Name dropping, an overused and often inappropriate practice, sometimes has its place. Such seems to be the case for an upcoming event in Fulton.
Drop the name Elvis and, to paraphrase the old E.F. Hutton commercial, people usually stop and listen. Again this year the Moody Blues Charitable Foundation is effectively harnessing that name’s drawing power for a special event, but organizers are quick to point out that making use of Northeast Mississippi’s most famous native son’s notoriety is in no way self-serving.
Rather, the event is all about kids…helping kids.
The foundation, an arm of the local Moody Blues Elvis Fan Club, is sponsoring a dinner April 30 at Itawamba Agricultural High School to raise funds for needy students from the school and provide scholarship proceeds for a deserving IAHS senior.
Foundation founder and event organizer Lori Holland gave examples of how money from the last two years’ events has been used. “We have literally purchased groceries for kids who are in that kind of situation,” she said. “Anything that helps a needy student, we take care of it.”
Funds also have been used to help college students purchase books or send pupils to various school-related competitions.
The event has raised more than $24,000 over the past two years, all of which has gone to help needy youngsters in the area. Impressive.
The dinner is obviously a worthy event and one that, to be sure, has Elvis’ considerable footprint all over it. Headlining again this year is country music star Ronnie McDowell, who burst onto the scene in 1977 with “The King is Gone”, a beautifully haunting tribute to the late King of Rock and Roll.

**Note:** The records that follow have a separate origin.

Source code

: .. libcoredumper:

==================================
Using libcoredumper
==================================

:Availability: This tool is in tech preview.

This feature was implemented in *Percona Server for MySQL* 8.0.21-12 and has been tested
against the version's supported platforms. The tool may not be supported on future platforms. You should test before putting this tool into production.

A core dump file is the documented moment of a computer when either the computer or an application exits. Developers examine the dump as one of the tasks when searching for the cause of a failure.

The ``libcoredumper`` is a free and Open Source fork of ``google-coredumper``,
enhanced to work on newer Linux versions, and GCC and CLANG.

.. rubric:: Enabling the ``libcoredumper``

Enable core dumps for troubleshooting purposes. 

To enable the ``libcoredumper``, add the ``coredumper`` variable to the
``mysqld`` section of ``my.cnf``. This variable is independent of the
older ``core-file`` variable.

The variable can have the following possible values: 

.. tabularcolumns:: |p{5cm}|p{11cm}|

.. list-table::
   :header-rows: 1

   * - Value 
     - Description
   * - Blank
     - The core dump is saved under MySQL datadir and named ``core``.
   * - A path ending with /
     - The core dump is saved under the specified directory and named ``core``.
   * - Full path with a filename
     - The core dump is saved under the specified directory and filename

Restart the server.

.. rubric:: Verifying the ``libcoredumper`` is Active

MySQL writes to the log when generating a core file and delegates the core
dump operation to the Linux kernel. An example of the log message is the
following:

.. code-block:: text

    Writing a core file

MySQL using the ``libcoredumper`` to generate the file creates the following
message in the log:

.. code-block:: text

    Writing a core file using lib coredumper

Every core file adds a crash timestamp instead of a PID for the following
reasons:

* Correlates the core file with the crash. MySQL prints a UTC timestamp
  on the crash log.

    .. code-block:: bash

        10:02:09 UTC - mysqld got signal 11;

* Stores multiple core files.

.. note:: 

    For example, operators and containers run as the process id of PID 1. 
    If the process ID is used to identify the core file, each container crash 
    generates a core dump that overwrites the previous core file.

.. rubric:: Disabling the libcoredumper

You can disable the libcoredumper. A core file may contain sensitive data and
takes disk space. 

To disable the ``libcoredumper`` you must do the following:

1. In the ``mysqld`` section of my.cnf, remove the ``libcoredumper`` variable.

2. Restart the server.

His ability to closely emulate Elvis’ powerful, rich sound made millions sit up and take notice.
Though he later provided vocals for a few Elvis-related projects, he parlayed his talent into a successful brand of his own, scoring numerous country hits in the 1980s.
Should be a fun event with McDowell in the house because, aside from his musical abilities, by all accounts he’s a genuinely nice guy.
Holland noted that McDowell was a smash with the crowd last year, so the decision to invite him back was a no-brainer. “He’s a great performer,” she said.
This year, too, McDowell’s recently-published autobiography “Bringing it to You Personally” will be available.
Also scheduled to appear at the Elvis Presley Charity Event Memorial Dinner is Cynthia Pepper, who co-starred with Elvis in “Kissing Cousins.” Her other credits include “My Three Sons,” “Wagon Train,” “Perry Mason” and “The Flying Nun.”
Elvis’ personal nurse and friend Marian Cocke also will be on hand, while Emmy-nominated producer Tom Brown will serve as emcee.
With such a blend of good food, quality entertainment, anecdotes from those who personally knew Elvis that are sure to bring a smile – with chances to win Elvis memorabilia thrown in – the charity dinner offers a little bit of everything.
Call IAHS for details. But hurry, tickets will probably go fast. In fact, Holland indicated that tickets are already moving at a pretty good clip.
With all the excitement over what’s bound to be a fun evening, it’s important to bring its purpose back into focus, and Holland did that nicely.
“We are trying to keep our eyes on the ball,” she said. “What we’re doing this for…the kids.”
Whether you’re an Elvis fan or not – and who isn’t? – this event is worth checking out, because unquestionably we’re all a fan of the kids.